On February 14, 1902, Wilcek performed a recital with baritone Antonio Scotti at the Columbia Theatre in Washington D.C. In March 1902 he performed as a soloist with the Arion Society and soprano Emma Juch at the Brooklyn Academy of Music, and was featured as a soloist in a benefit concert at the Metropolitan Opera House. That same month he entertained Prince Henry of Prussia in performance with soprano Emma Calvé in a private concert at the home of Ogden Mills.

In September 1902 Wilcek gave a concert tour in Australia. On his travels back to the mainland of the United States he stopped in Hawaii where he gave a concert at the opera house in Honolulu in October 1902. He then performed with the Danish violinist Max Schlüter in concerts at the Alhambra Theatre in San Francisco in November 1904. That same month he was a soloist in concerts with the Los Angeles Symphony Orchestra with whom he performed Max Bruch's Romance in A minor, Zigeunerweisen by Pablo de Sarasate. Karl Goldmark's Suites for Violin and Piano, and Vieuxtemps's Fantaisie-caprice. He also gave recitals at the Los Angeles Theater on November 26, 1902, and at Steinway Hall in San Francisco on December 5, 1902.

In February 1903 Wilcek performed with soprano Charlotte Maconda and the Orpheus Club in Patterson, New Jersey. On April 2, 1903, he appeared in a joint recital with contralto Marguerite Hall at Mendelssohn Hall in New York City. In February 1904 he gave a concert at the Bijou Theater in Pittsburgh.

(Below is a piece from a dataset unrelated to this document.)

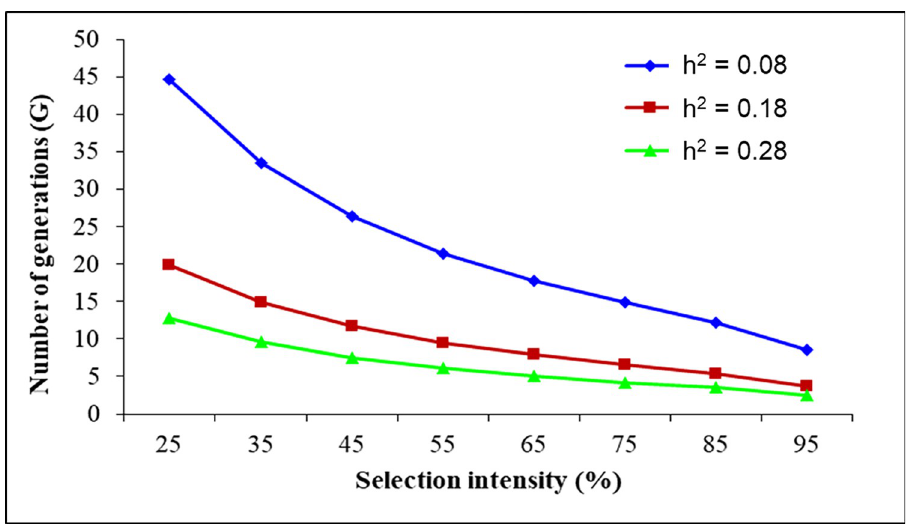
Fig 1. Effect of heritability on the number of generations of M . domestica needed for a 10-fold increase in LC 50 for diflubenzuron at different selection intensities and constant slope (1.51).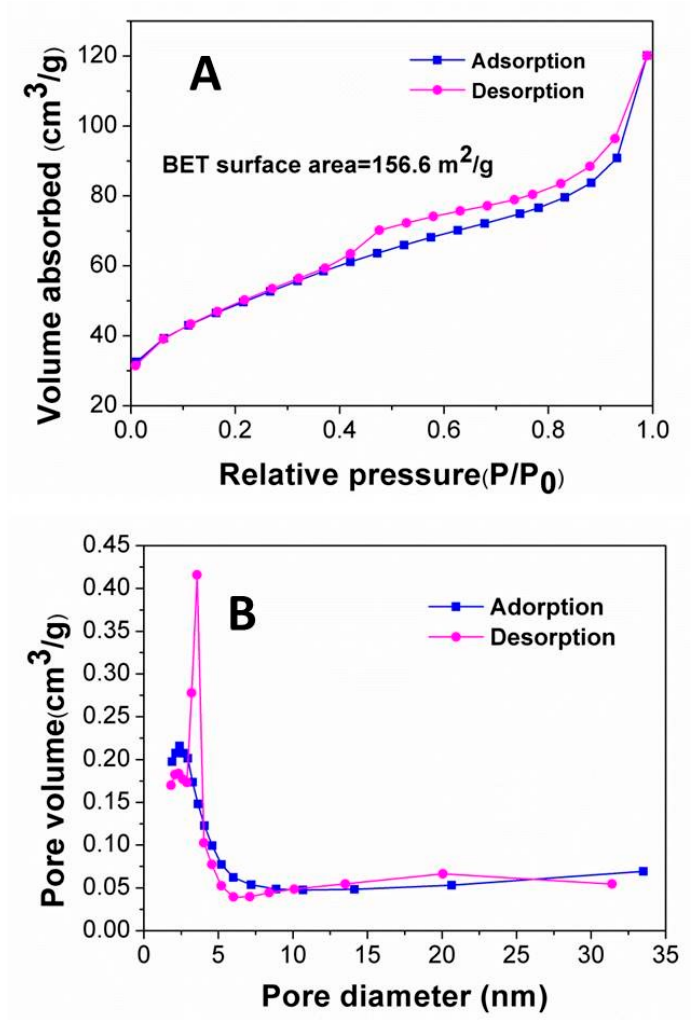
Figure 6. The nitrogen (N 2 ) adsorption-desorption isotherms ( A ) and pore size distribution ( B ) of 0.5% Au-1.75% Ag decorated TiO 2 composites.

It was announced in August 1903 that Wilcek was to be the head of a new conservatory of music established in Omaha, Nebraska. He arrived in Nebraska in September 1904, and the following month gave a concert with Omaha's Bohemian Singing Society. In 1904 and 1905 he appeared in multiple concerts with the Musical Art Society of Omaha. He remained active as a performer and teacher in Omaha in 1906. In September 1906 he left Omaha for California. He gave a recital at Simpson's Auditorium in Los Angeles in December 1906.

In March 1905 Wilcek filed for divorce from his first wife, Mamie, alleging that she abandoned him in 1903. Their divorce was finalized by January 1906.
He married Lena May Newton on 27 October 1906 in Ocean Park, California. Newton, a native of Los Angeles, had studied violin under Wilcek at the Omaha Conservatory which is how the couple met. After their marriage Wilcek taught violin out of a private studio in Los Angeles. In 1907 he gave a recital at Whittier College.

In November 1908 Wilcek traveled to Europe with his second wife and their young son. He was active as a violin teacher in Europe, working in Paris and Berlin. He and his wife were living in Paris in 1910. In September 1911 Lena filed for divorce from Franz, and a custody battle was fought over their son. Wilcek was living in Vienna at the time of this event in November 1911. Around this same time he performed as a soloist with Vienna's Tonkünstler Orchestra. While in Vienna he wrote the book Shall I Go to Europe to Study? in 1912. It was published by John Friedrich & Bro. in 1913 and advocated for American musicians to take advantage of training available to them in the United States rather than going to Europe.

Wilcek joined the faculty of the Von Stein Academy of Music in Los Angeles in the autumn of 1912. By January 1915 he was in residence in Chicago. He played Max Bruch's Romance in A minor with the Cincinnati Symphony Orchestra in February 1915.

Wilcek died of cancer at the age of 46 on January 15, 1916, in Chicago.